これらの中で難易度にランクをつけてみましょう。難しいほうから、A、B、Cとすると、
A:応用情報処理技術者、CCNP
B:基本情報処理技術者、CCNA 、LPIC、JAVAシルバー、VBAスタンダード
C:VBAベーシック
となります。

受講から受験まで

上に挙げたのは資格ですから、取得するためにはもちろん試験に合格しなければなりません。
すると次に、どこで勉強するかということが問題になってきます。独学で勉強できればいいですが、時間の確保、勉強できる環境があるかどうか、単独で完遂できるかという点が問題になってきますね。

情報処理技術者については、公的な職業訓練校で講習を行っている都道府県があります。全ての都道府県で行っているわけではないので、詳しくはハローワーク等に問い合わせてみてください。
一方、企業が認めるベンダー資格は、民間の各種学校、私立のITスクール等で行っています。

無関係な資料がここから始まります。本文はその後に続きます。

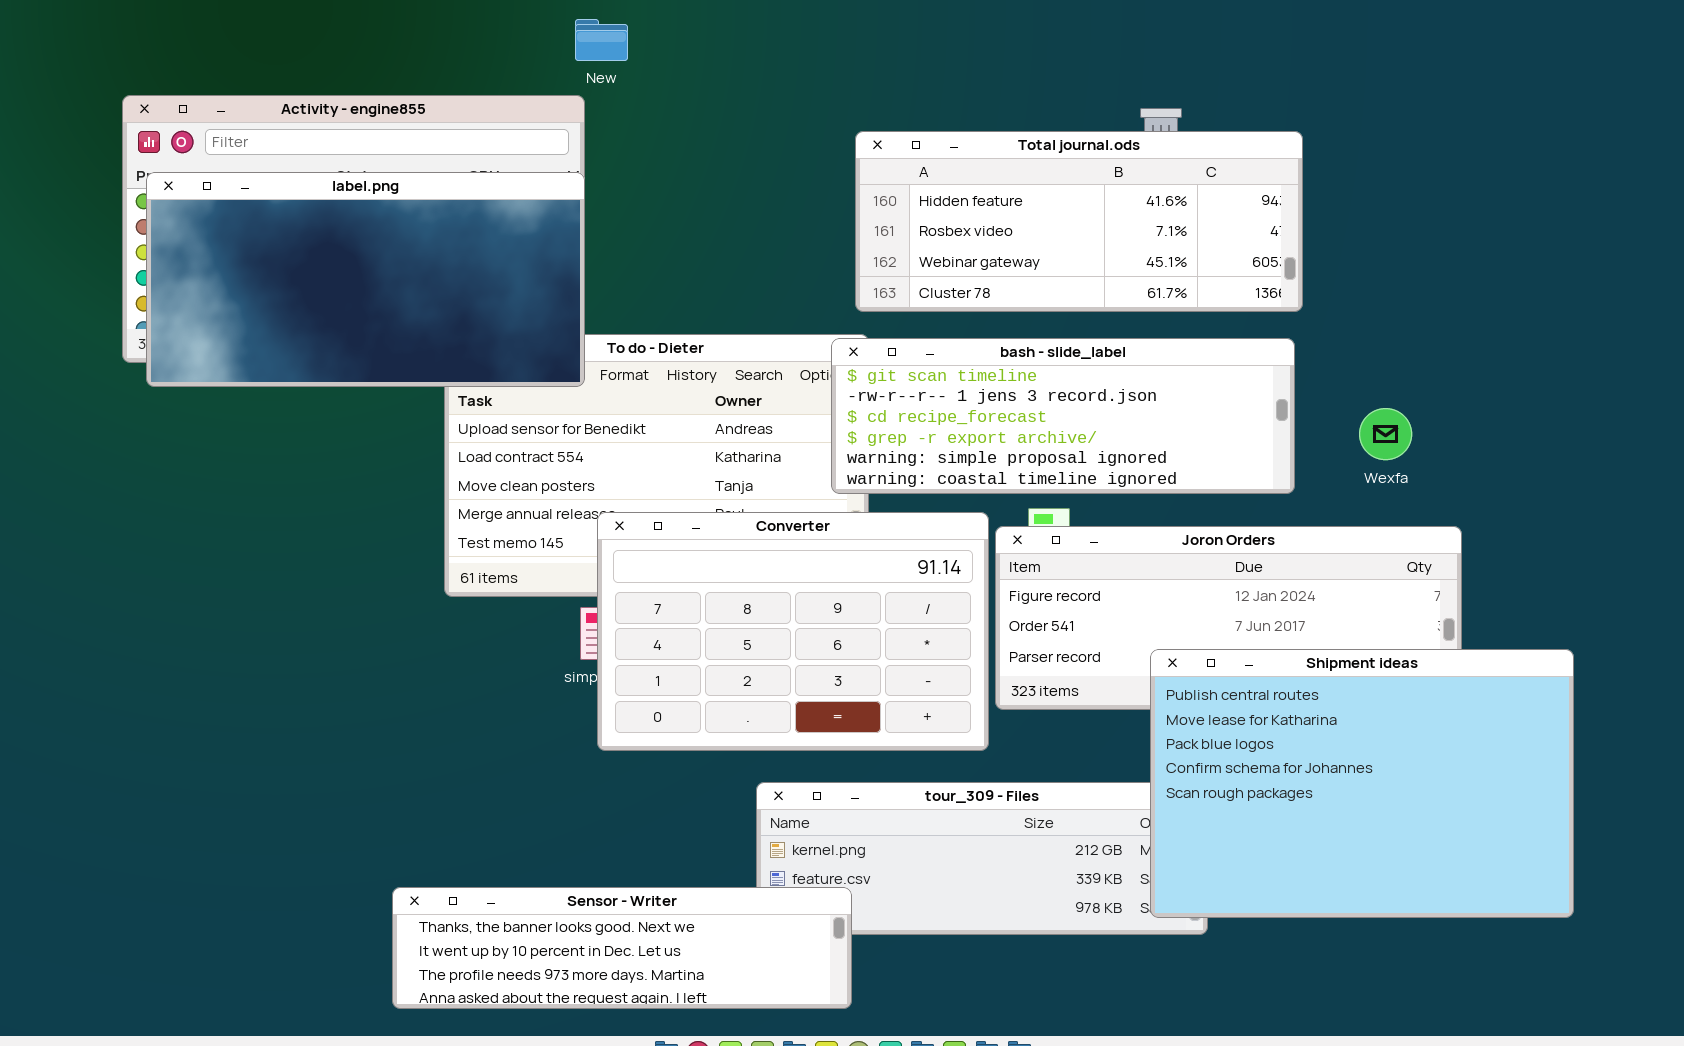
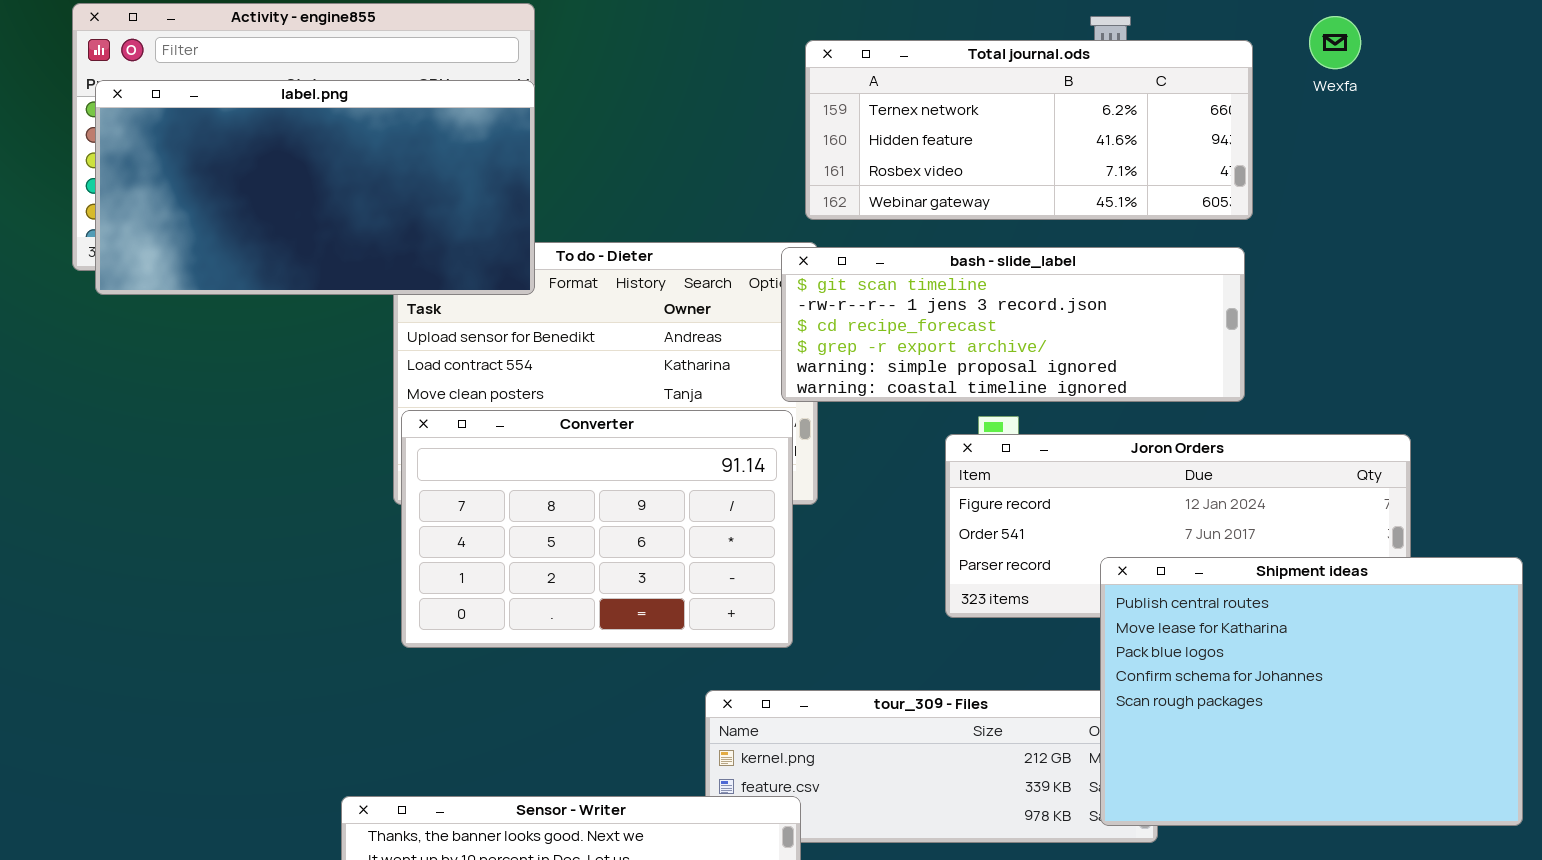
Total journal.ods: [855,131,1303,312] -> [805,40,1253,220], scrolled up 1 row
Wexfa: [1359,408,1412,460] -> [1309,16,1361,69], moved
Converter: [597,512,989,751] -> [401,410,793,648], moved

順序としては、まず難易度の低い応用情報処理技術者やCCNP合格を目指すのがいいでしょう。そのうえでより上位の資格にチャレンジするのが、取得方法としては正攻法と言えます。

実際の就職に関して

さて実際問題として、これらの資格を生かして就職する場合のことを考えてみましょう。
特にIT未経験者の場合、狙い目は、「CCNA/CCNP」や「JAVAシルバー」等、具体的な資格が応募条件として明記されている求人です。
取得した資格を生かして就職するには、これが最も近道です。

ただし企業の採用担当者からすると、たとえ資格を持っていても、採用するかどうかを決めるポイントは、どのような人物であるかも大切です。ITといえど、システムを構築していくには顧客のニーズをよく聞き、何を求めているかを把握するコミュニケーション能力が必要ですし、協調性も求められます。
面接時の態度、清潔感、一般常識等も、言うまでもなく必須項目です。
これらの条件をクリアして採用されれば、IT未経験者であっても資格取得から3ヶ月でネットワークエンジニアになることも不可能ではありません。

そうして経験を積んでいけば、エンジニアとして大切な実務経験を積むことができます。そそれはやがてあなたの武器になり、キャリアアップにつながっていくことでしょう。